Pretty much everyone agrees: Ants are annoying. But the tiny pests have a big strength; they produce really big forces for a creature so small. Just think of a row of workers dragging a leaf to their nest for dinner. Now, think of a row of infinitesimal "ants" exerting huge pressure to, say, push their way into living cells and fight off a disease. That's what Jeremy Baumberg, a physicist and professor of nanophotonics at the University of Cambridge, thinks his newest discovery — tiny machines mere billionths of a meter wide — could one day accomplish.
Baumberg wasn't looking to discover the world's smallest engine. He was working on nanotechnology to make large screens change color when he noticed something strange.
At room temperature, charged gold particles that had been coated with a temperature-responsive polymer called pNIPAM, then placed in a gel, attracted water. But when they were heated the particles unexpectedly collapsed, expelling that water and clinging tightly together. Upon cooling again, they pushed apart quickly and with massive force. It took less than a nanosecond for the particles to push apart. "It's too fast for us to measure at the moment," says Baumberg.
The key thing that he and his research team recognized was that when the nanoparticles shook off water, they tightened into what could be thought of as a really small spring with plenty of potential energy. Cooled just a bit, they snapped back to their original form with an unusually large amount of force. (The nanoparticles also changed color when they heated and cooled, from red to blue and back again.)
Baumberg thinks that the phenomenon could be used to create nano-engines that work like pumps, communicate with one another, sense their environments, and even find their way through water. Because the number of particles can be controlled, they could be used to build different, tiny machines that can't be detected by the naked eye. The researchers called their find, which was recently published in the journal PNAS, actuating nano-transducers (ANTs).
Now that they know what the little gold particles are capable of, says Baumberg, there's more work to be done. Since their initial research, the team has figured out how to make just one particle act in the same way as the group, producing color changes and forces; he calls it "weightlifting."
"If we're going to make what we call nano-machines, we think that we can do it with just two particles that repel each other and attract each other," he says. The discovery could help scientists build tiny machines that filter certain particles from blood or a cell, or create what Baumberg describes as "chemical refineries" that pump medicines into hard-to-reach areas.

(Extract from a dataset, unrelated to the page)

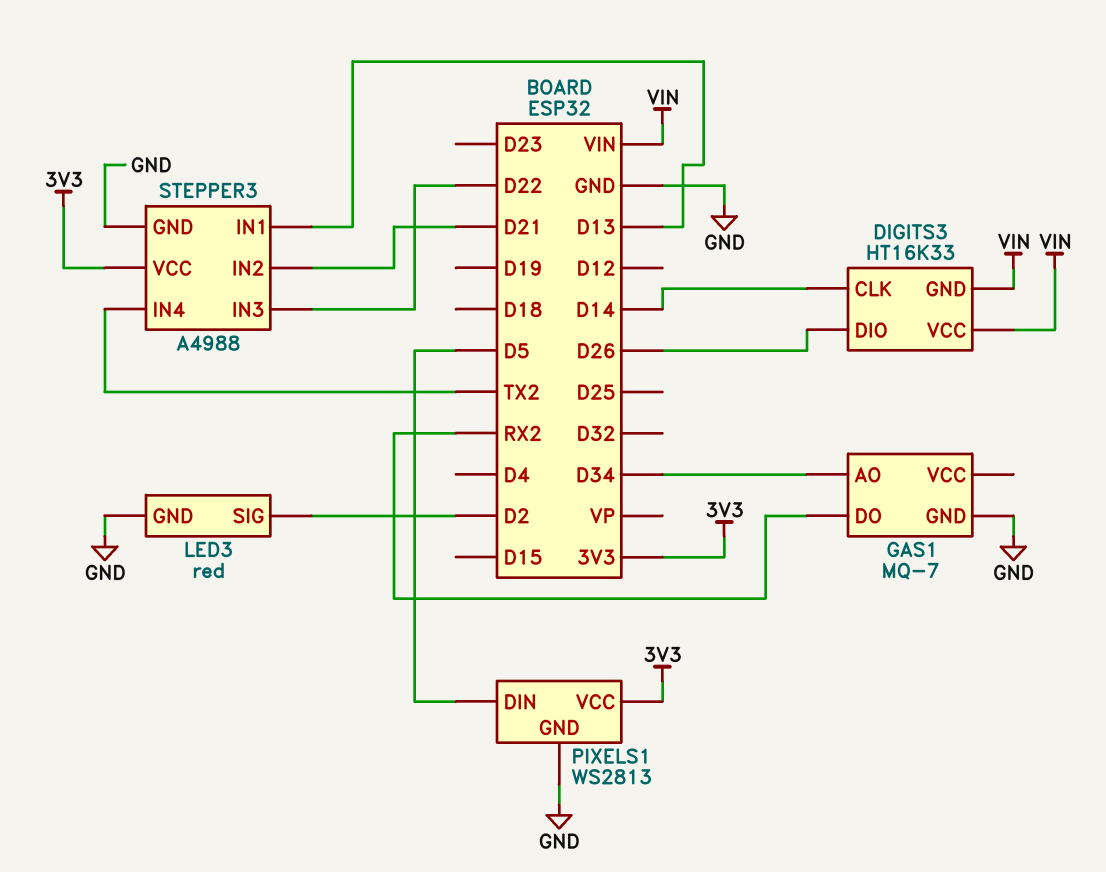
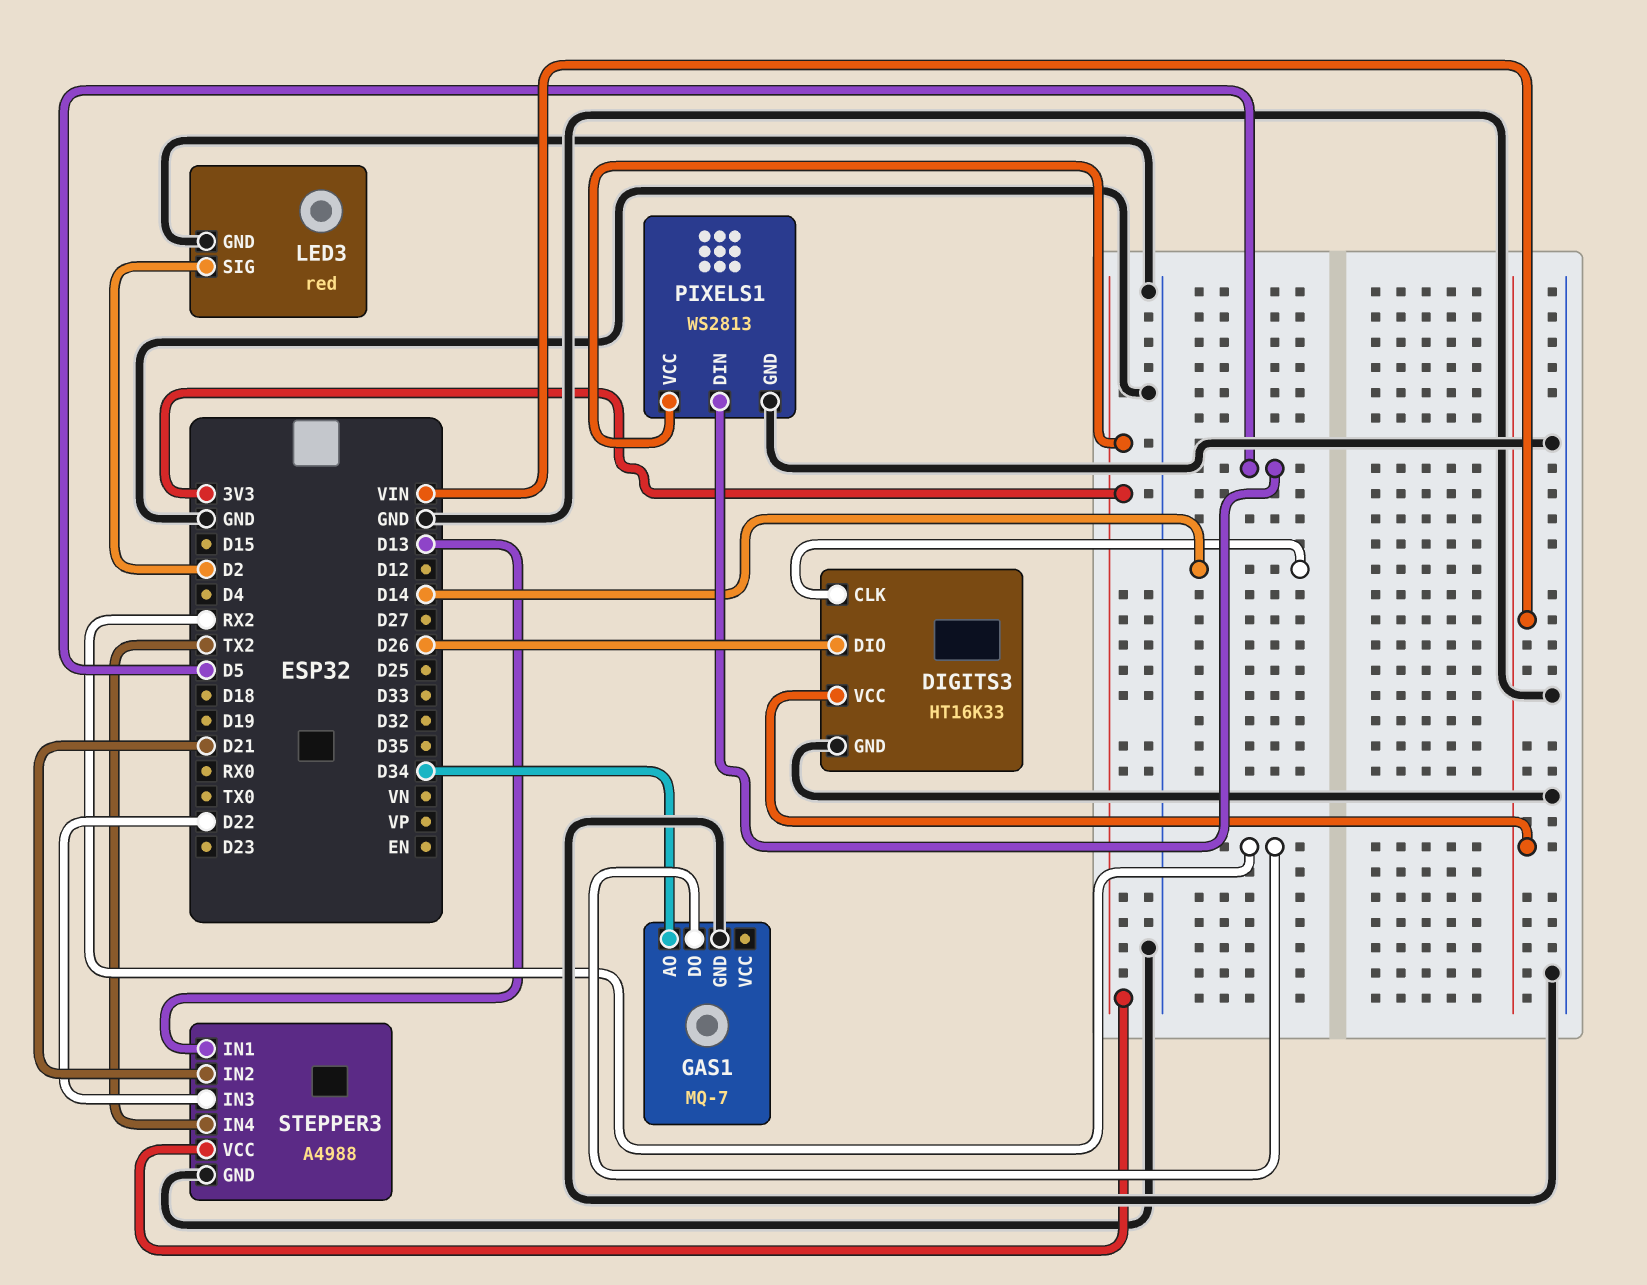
DIGITS3 pin GND: VIN -> GND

"We lucked out by discovering that there's a simpler way," says Baumberg. Since the process is not intrinsically expensive, he says, it will be quick to scale and commercialize. (The team plans to abandon gold at some point in favor of a cheaper metal that acts similarly.)
Baumberg and his team have protected the concept through a patent and are looking into how to commercialize their discovery. But he warns that there isn't a market for nano-machines — as of yet, they simply don't exist. Though he envisions the concept's earliest applications in personalized health care, he thinks that its true value lies in the innovations his innovation will spur.
"It's trying to be clever with simple components rather than [using] all of the sophisticated tools we've developed over the years," he says. Simple components, he adds, mean practical and real answers — and along the way, he expects to discover applications he hasn't even dreamed of yet. "We'll probably find loads of other things. It may or may not work, perhaps, but it will set us on a direction."